Originally published as जबिन टी. जैकब, ‘नाकामी पर नई निगाह’, Dainik Jagran (Delhi), 23 March 2014, p. 10.
Large sections of the Henderson Brooks-Prem Bhagat Report of the inquiry into the Indian army’s 1962 defeat were recently released online by Neville Maxwell, a former India correspondent of a British newspaper. The release affords us an opportunity to reconsider some questions about both the Indian conduct of the conflict and the nature of policymaking in this country.
First, the Henderson Brooks Report which should have been available immediately on completion in the interests of public accountability and institutional reforms has still not been officially released by the Government of India. In a country where a former Right to Information activist is currently shaking up the established domestic political order, India’s foreign and security policies remain largely insulated from sustained and credible democratic oversight.
Second, while much of the Report was already referred to by Maxwell his controversial book, India’s China War, direct access throws some major questions about the role of the Indian Army leadership in the run-up to and during the conflict. The authors of the Report were, in fact, instructed to not to review the functioning of Army Headquarters as part of the inquiry, leaving ‘a number of loose ends’. What however, is clear is that the Indian Army failed to offer useful and credible alternatives to the political leadership’s idea of a ‘forward policy’.
This leads us to the larger issue of civil-military relations in India. These relations have always been difficult with the comparison with the situation in Pakistan only lending a false sheen to the situation here.
One of the legacies of 1962 and the lack of access to the full contents of the Report was that it became easy to blame Jawaharlal Nehru and his Defence Minister Krishna Menon for interference in the work of the Army and for thus contributing to the defeat. As a result, the culture of the politicians ostensibly leaving the military alone to carry out its responsibilities took shape.
But what in effect happened was that the bureaucratic class used or was used to fill in the gap left by lack of political attention. The bureaucracy appeared to gain importance or at least the ear of the politician or minister while military officials found it easy to lay the blame for the poor state of defence preparedness and other shortcomings in the armed forces at the door of the ‘civilians’.
There is clearly a lack of civilian understanding of the intricacies of the military craft or its physical and emotional difficulties –living in constant danger, separation from family and the involvement of the Army in internal security operations take a huge physical and mental toll on both officers and soldiers.
Yet, the military too often does not seem to understand that they serve not so much the nation as the Republic and its values. And military subordination to civilian authorities is a core principle of our democratic political system. Indeed, the several controversies during Gen. VK Singh’s tenure as Army chief and the recent resignation of Adm. DK Joshi, are reflective of the inability of the two professional services – the military and the civilian bureaucracy – to understand each other’s interests and views, and of the lack of political will or interest in mediating this conflict and pushing things forward.

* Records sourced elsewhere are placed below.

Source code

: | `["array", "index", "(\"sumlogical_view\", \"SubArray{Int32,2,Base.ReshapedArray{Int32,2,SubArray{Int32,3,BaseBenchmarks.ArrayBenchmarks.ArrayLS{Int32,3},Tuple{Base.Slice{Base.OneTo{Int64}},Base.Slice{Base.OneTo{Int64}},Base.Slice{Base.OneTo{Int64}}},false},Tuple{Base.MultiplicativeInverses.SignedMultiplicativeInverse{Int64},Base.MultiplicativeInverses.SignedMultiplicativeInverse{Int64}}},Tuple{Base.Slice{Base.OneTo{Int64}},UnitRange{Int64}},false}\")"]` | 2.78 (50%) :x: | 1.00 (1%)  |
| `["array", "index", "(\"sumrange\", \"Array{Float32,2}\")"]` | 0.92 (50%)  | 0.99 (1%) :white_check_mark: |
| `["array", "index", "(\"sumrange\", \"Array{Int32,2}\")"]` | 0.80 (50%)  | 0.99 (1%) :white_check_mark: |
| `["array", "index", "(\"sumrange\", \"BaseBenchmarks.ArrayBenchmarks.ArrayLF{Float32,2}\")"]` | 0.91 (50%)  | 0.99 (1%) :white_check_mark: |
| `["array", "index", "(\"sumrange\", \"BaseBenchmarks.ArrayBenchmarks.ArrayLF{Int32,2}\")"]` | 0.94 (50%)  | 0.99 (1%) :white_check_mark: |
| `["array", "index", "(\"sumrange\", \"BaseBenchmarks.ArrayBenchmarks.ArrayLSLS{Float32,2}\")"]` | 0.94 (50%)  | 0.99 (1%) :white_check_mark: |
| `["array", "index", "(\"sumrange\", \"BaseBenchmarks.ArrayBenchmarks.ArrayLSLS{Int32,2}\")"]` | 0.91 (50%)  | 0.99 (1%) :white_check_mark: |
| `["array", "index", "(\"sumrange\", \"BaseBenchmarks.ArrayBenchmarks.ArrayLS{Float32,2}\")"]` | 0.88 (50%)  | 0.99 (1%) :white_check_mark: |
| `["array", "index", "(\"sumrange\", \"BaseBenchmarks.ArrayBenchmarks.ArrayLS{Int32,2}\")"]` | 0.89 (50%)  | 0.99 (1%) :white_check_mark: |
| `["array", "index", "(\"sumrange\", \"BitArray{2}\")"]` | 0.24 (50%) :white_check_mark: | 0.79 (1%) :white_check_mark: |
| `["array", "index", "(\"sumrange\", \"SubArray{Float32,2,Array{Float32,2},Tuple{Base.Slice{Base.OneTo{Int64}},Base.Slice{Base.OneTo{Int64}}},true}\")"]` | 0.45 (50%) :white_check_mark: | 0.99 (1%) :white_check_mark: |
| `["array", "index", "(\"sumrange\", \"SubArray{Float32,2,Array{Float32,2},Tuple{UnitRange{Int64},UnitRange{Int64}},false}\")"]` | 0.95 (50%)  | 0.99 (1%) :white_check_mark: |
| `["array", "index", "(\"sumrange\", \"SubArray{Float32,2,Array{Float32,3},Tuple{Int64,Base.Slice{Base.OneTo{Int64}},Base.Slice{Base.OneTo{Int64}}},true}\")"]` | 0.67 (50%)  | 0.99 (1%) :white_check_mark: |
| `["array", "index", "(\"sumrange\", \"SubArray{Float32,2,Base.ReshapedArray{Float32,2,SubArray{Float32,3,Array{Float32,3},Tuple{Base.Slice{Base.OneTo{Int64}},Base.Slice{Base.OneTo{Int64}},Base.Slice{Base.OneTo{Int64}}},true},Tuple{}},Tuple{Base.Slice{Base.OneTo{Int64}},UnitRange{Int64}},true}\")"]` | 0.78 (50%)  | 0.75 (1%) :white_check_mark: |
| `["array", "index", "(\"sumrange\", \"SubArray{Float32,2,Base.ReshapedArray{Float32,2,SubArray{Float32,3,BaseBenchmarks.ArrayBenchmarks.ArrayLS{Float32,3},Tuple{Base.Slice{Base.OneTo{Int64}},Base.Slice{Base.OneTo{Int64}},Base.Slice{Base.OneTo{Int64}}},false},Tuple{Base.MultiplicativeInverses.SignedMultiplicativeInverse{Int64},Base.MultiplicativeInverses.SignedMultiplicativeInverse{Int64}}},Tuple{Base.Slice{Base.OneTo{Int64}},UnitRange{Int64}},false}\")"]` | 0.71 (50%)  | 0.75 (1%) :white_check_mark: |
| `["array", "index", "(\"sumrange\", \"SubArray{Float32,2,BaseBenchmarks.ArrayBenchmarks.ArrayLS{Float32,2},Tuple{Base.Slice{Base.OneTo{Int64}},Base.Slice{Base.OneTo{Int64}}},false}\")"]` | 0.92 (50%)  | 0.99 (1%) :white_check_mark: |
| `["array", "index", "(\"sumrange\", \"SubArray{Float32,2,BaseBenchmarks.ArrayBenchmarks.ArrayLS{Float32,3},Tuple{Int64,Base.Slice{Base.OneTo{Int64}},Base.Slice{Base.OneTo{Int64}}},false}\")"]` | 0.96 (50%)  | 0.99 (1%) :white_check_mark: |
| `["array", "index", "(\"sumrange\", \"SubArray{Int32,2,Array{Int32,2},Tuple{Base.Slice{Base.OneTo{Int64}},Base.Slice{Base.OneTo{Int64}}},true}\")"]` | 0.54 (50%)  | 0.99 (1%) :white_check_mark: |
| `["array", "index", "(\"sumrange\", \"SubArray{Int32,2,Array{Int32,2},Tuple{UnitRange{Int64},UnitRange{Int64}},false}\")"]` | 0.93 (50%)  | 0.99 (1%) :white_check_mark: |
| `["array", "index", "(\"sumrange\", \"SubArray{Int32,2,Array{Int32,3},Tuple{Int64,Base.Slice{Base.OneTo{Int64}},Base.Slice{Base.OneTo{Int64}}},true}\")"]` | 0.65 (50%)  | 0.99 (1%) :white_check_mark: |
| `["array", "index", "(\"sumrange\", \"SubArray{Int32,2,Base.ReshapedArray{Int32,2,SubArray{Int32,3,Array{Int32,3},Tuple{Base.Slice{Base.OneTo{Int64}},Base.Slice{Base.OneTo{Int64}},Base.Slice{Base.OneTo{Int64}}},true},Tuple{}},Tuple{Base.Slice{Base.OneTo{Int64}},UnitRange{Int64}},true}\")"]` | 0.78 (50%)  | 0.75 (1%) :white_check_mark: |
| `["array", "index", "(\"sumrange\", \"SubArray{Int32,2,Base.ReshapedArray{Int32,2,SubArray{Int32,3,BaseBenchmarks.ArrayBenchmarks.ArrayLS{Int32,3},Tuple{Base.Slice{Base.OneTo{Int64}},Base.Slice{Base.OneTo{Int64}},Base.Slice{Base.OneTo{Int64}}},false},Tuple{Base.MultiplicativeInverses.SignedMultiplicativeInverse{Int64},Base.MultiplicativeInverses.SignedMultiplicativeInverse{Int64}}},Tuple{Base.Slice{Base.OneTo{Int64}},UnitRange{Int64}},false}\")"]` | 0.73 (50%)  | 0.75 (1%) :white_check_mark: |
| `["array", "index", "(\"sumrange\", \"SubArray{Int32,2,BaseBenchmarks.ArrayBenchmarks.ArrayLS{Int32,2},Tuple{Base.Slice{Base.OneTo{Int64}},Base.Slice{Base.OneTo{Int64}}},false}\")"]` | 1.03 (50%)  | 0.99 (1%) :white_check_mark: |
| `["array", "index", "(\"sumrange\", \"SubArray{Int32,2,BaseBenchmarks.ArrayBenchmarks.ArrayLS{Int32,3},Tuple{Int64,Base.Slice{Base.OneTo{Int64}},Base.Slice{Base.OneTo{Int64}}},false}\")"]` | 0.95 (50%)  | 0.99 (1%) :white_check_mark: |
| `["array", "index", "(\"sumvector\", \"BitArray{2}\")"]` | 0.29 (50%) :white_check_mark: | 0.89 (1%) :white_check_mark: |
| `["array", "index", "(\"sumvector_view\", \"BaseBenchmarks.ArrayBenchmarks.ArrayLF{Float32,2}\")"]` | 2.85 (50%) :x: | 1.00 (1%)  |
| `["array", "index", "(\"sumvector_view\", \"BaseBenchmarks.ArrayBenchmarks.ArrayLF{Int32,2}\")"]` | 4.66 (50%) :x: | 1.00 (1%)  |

In effect, the errors that led to 1962 have been compounded. And among these additional problems are the lack of accountability in the country’s defence industries and corruption in decisions on defence acquisitions.
Third and related to the issue of competence, it must be remembered that for over a decade many Indian diplomats in Beijing misunderstood the nature and objectives of the communist regime in China. Similarly, a principal source of the belief that the Chinese would not resist India’s ‘forward policy’ was the Intelligence Bureau. There are no official reports inquiring into the performance of the Foreign Ministry or of the Intelligence Bureau in the 1962 fiasco. Indeed, there is to this date, no form of parliamentary oversight over either of India’s two main intelligence agencies, as should be the case in any self-respecting democracy.
Fourth, why did both civilian and military authorities not better understand or anticipate Chinese actions in the run-up to the conflict in late 1962?
Clearly, the Chinese take-over of Tibet in 1950 should have resulted in a long-term exercise involving the military, bureaucracy, the political class and academics to study and research China in all its aspects more deeply and intensively and thus to prepare for and pre-empt any further territorial expansion by the Chinese. None of this happened – the Chinese-built road in Aksai Chin was discovered only by chance. In fact, following defeat, the government and its agencies went in the opposite direction leaving border areas under-developed in infrastructure and China Studies in the country short of attention and resources.
In over 50 years since the 1962 conflict, it has been far easier to target and blame individuals for mistakes made than to identify and correct failings and shortcomings in the institutions and processes that individuals are only a part of. It is only the active oversight and reform of institutions and processes that will prevent the repetition of mistakes.